* **The problem**:
From the line containing "woven basket: present" to the last line of the records below, retype every line exactly and output nothing else.

* **Task data**:
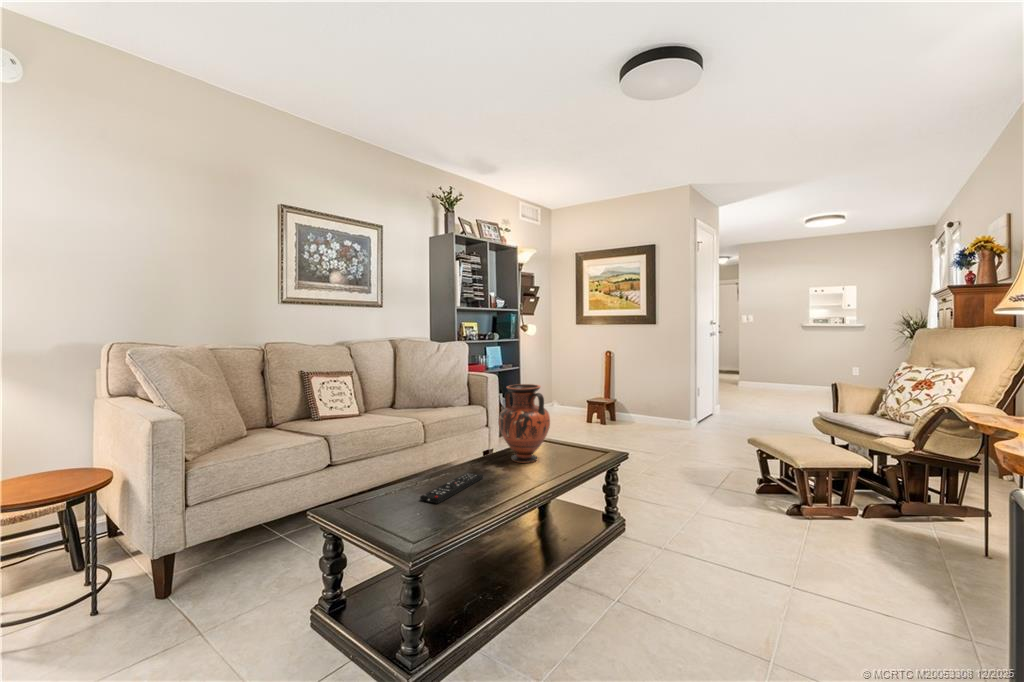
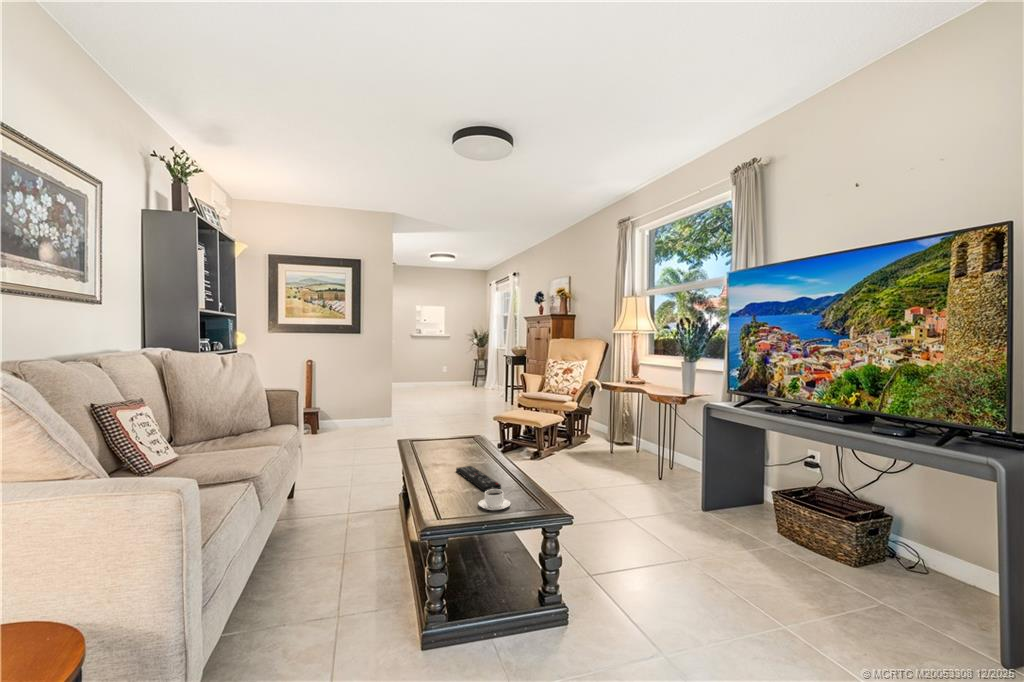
vase: present [498,384,550,463] -> none [431,386,477,455]
coffee cup: none [365,496,402,520] -> present [478,489,511,510]

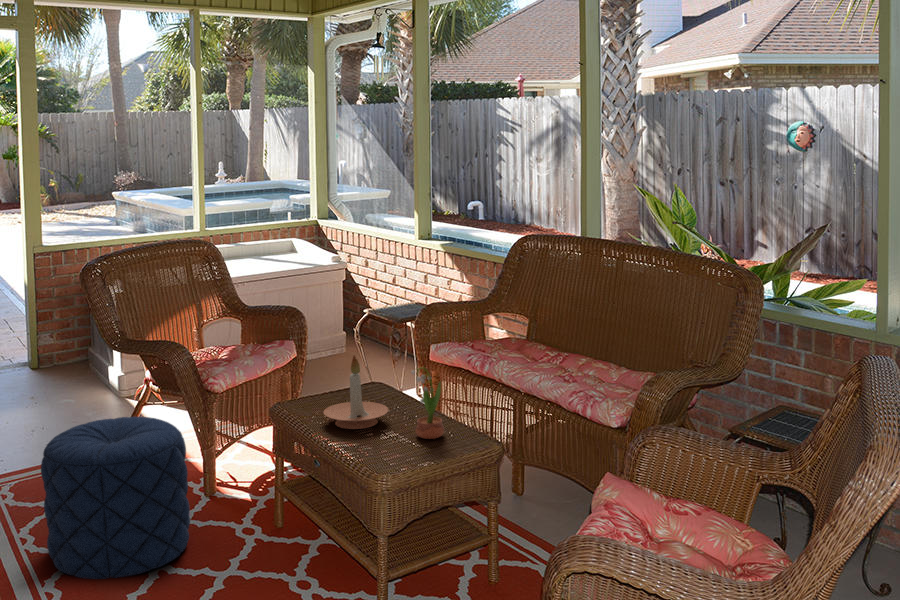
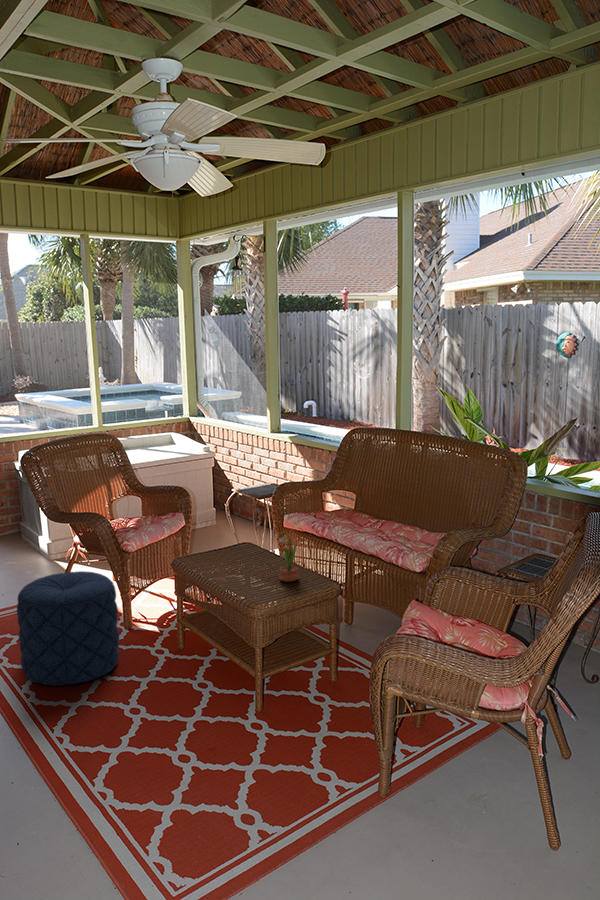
candle holder: present [324,355,388,429] -> none [214,524,259,576]

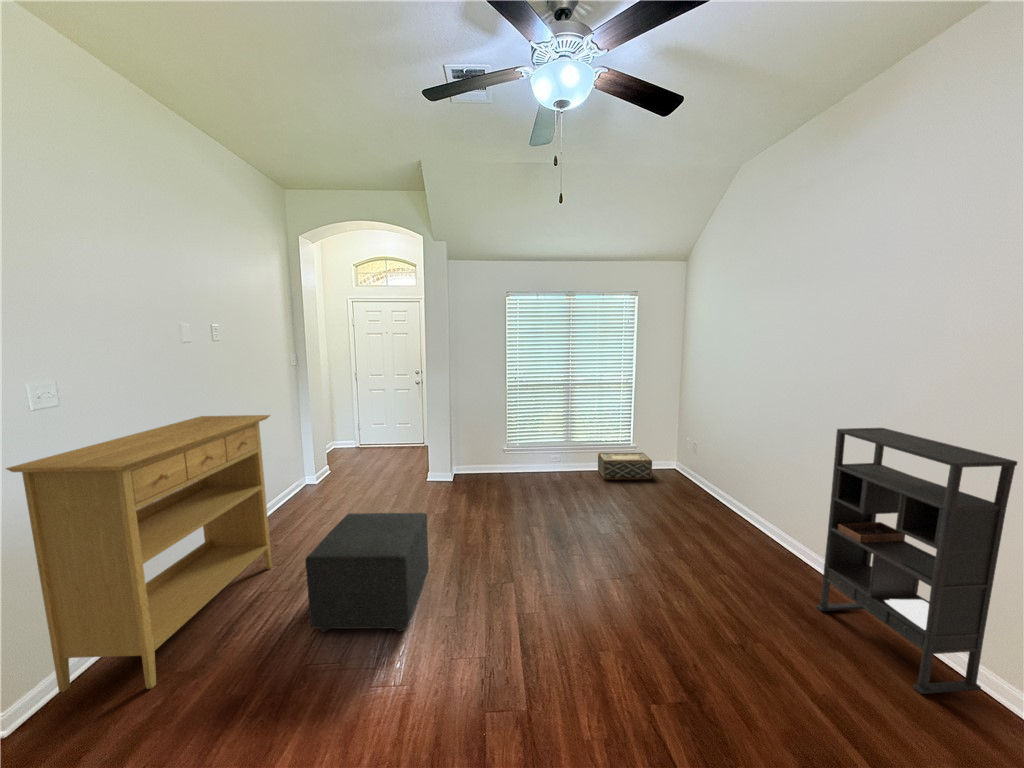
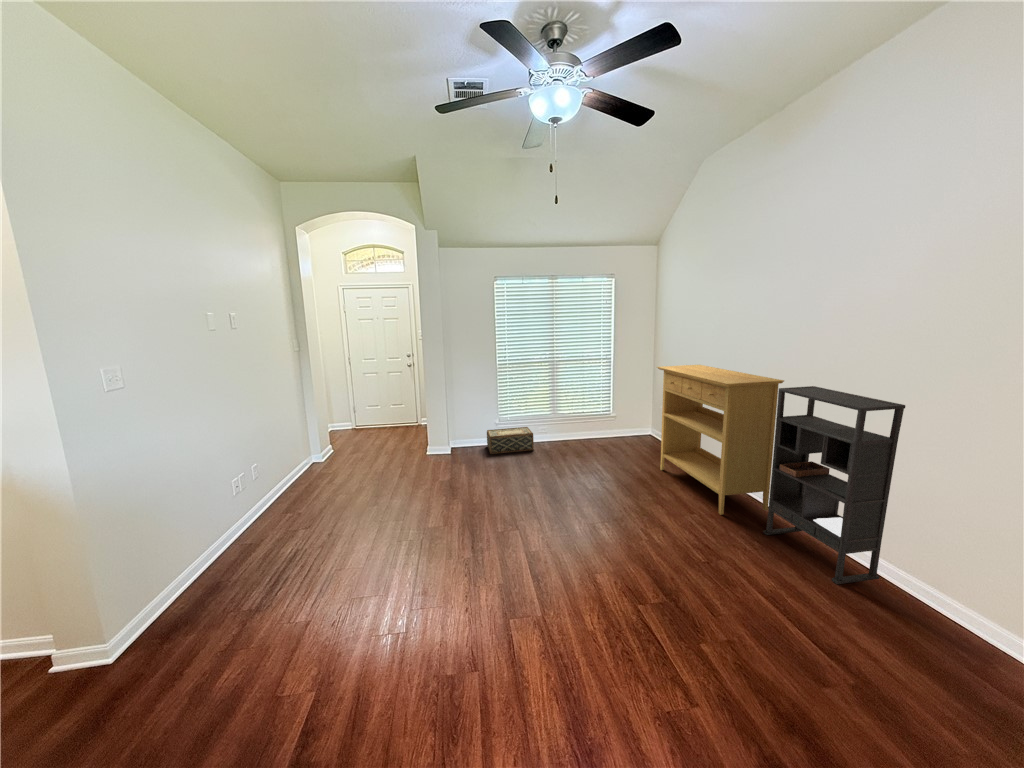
console table: present [6,415,272,692] -> present [657,365,784,515]
woven basket: present [598,453,652,479] -> present [487,427,534,454]
ottoman: present [305,513,429,632] -> none [345,475,444,576]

* **Reply to the exercise**:
woven basket: present [598,453,652,479] -> present [487,427,534,454]
ottoman: present [305,513,429,632] -> none [345,475,444,576]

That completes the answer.